Le législateur européen a relevé dans le Considérant 106 du projet de Règlement que les nouveaux schémas de fraude aux paiements, basés sur des techniques de manipulation et d’usurpation d’identité, rendent difficile leur détection par les utilisateurs des services de paiement.

Pour renforcer la prévention de la fraude, il a été proposé de prévoir à l’article 84 du projet de Règlement une obligation d’alerte des utilisateurs des services de paiement lorsque de nouvelles formes de fraude apparaissent. Plus exactement, les prestataires des services de paiement devraient communiquer à leurs clients, par divers supports, des informations adaptées portant sur les risques ainsi que les nouveaux mécanismes de fraude en matière de paiements. Ils devraient par ailleurs envoyer des messages à caractère pédagogique pour les sensibiliser sur les mesures à entreprendre en cas d’exposition à des situations potentiellement frauduleuses.

La liste exacte d’informations à communiquer ainsi que les modalités de communication à privilégier seraient prévues dans des orientations élaborées par l’ABE.

La principale innovation prévue par la DSP2 pour lutter contre la fraude a été l’introduction d’une obligation d’authentification forte du client reposant sur l’utilisation de deux éléments ou plus appartenant aux catégories « connaissance » (quelque chose que l’utilisateur ), « possession » (quelque chose que seul l’utilisateur possède) et « inhérence » (quelque chose que l’utilisateur est).

Si le cadre législatif 5 actuel prévoit l’application de la SCA notamment dès lors que le client accède à son compte en ligne ou initie une opération de paiement électronique (paiement par carte à distance ou réalisation d’un virement électronique), le projet de Règlement prévoit6 d’étendre cette obligation aux opérations de paiement reposant sur un ordre de paiement reçu sur un support physique (de type « papier »), par courrier ou par téléphone. Par ailleurs, la même obligation devra également s’appliquer lors de l’enrôlement d’une carte de paiement dans un portefeuille numérique (de type Apple Pay ou Google Pay). Dans ce dernier cas, un accord d’externalisation sera conclu.

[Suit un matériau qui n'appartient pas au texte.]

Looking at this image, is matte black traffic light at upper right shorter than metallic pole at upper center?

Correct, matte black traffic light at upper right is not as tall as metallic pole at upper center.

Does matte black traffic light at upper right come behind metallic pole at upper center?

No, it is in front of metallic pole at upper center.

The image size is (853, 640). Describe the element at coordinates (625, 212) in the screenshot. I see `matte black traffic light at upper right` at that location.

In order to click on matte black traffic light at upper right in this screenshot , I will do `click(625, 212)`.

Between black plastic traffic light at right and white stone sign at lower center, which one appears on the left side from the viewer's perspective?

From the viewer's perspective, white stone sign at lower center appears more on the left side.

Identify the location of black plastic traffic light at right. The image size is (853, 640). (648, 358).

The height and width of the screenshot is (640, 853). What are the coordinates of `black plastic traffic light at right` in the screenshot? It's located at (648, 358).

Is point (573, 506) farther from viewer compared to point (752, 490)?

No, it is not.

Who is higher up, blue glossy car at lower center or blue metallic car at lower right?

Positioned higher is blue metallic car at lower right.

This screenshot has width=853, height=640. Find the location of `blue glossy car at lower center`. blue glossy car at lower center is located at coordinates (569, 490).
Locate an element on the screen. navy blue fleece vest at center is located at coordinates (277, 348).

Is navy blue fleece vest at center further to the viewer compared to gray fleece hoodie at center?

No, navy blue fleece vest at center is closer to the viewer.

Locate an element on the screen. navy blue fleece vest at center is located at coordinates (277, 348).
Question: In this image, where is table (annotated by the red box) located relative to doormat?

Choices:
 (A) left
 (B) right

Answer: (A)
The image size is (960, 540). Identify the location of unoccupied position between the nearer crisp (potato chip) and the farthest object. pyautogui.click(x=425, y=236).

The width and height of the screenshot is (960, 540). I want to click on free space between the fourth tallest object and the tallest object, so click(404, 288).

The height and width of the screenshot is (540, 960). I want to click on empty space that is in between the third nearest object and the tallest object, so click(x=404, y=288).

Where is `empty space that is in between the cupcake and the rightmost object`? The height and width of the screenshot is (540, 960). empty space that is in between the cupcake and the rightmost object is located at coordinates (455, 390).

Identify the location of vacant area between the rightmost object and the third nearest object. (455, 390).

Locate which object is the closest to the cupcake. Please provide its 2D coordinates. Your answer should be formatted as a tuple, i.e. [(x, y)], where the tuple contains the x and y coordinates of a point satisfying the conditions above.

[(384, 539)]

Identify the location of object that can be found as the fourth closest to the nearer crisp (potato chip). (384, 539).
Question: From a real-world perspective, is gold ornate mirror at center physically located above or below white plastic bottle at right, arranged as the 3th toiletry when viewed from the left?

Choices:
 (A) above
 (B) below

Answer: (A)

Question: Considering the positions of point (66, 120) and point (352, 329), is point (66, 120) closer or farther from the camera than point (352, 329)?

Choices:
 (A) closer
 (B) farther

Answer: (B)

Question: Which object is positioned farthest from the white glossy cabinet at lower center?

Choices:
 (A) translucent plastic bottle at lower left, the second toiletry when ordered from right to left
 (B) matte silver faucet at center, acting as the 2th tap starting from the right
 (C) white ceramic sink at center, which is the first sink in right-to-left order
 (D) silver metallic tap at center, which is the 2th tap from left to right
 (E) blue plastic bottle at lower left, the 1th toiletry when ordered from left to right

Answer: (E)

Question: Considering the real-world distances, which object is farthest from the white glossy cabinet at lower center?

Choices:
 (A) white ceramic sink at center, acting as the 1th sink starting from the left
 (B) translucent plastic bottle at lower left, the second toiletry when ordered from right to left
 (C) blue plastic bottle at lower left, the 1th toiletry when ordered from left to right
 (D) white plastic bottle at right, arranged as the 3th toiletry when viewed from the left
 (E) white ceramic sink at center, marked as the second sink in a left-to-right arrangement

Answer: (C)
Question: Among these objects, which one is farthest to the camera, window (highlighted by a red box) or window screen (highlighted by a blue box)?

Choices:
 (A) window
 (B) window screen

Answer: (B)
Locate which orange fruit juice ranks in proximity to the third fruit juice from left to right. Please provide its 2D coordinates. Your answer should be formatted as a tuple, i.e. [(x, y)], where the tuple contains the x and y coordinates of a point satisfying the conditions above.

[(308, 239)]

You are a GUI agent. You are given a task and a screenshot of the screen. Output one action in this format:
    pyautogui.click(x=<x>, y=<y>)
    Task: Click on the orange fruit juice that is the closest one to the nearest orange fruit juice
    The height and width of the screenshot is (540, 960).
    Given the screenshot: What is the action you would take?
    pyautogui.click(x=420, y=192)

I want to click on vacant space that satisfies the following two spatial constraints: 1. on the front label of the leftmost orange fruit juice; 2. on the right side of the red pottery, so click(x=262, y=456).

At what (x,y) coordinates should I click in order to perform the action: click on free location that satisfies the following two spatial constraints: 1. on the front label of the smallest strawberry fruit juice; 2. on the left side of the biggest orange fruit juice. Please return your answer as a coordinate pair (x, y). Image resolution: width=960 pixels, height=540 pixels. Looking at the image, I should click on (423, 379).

Outre l’élargissement de l’application de la SCA aux opérations de paiement non-électroniques, le projet de Règlement prévoit7 une obligation d’adaptation de la SCA à la charge des prestataires des services de paiement pour mieux répondre aux besoins des personnes sans compétences numériques, en situation de handicap ou dépourvues d’un téléphone portable. Ainsi, le législateur européen souhaite que la SCA ne dépende plus d’une seule technologie ou de la possession d’un téléphone portable de type smartphone par le client.

Enfin, le projet de Règlement prévoit de renforcer la sécurité de la SCA. Plus exactement, l’article 85, alinéa 8 du projet de Règlement prévoit d’imposer aux prestataires de services de paiement le recours à des codes dynamiques pour assurer le lien entre l’ordre de paiement et le payeur. Cela devrait avoir pour résultat la réduction des cas de fraude qui reposent sur la falsification du nom du bénéficiaire et/ou du montant précis de la transaction entre le moment où l’ordre de paiement est émis et le moment où le client s’authentifie.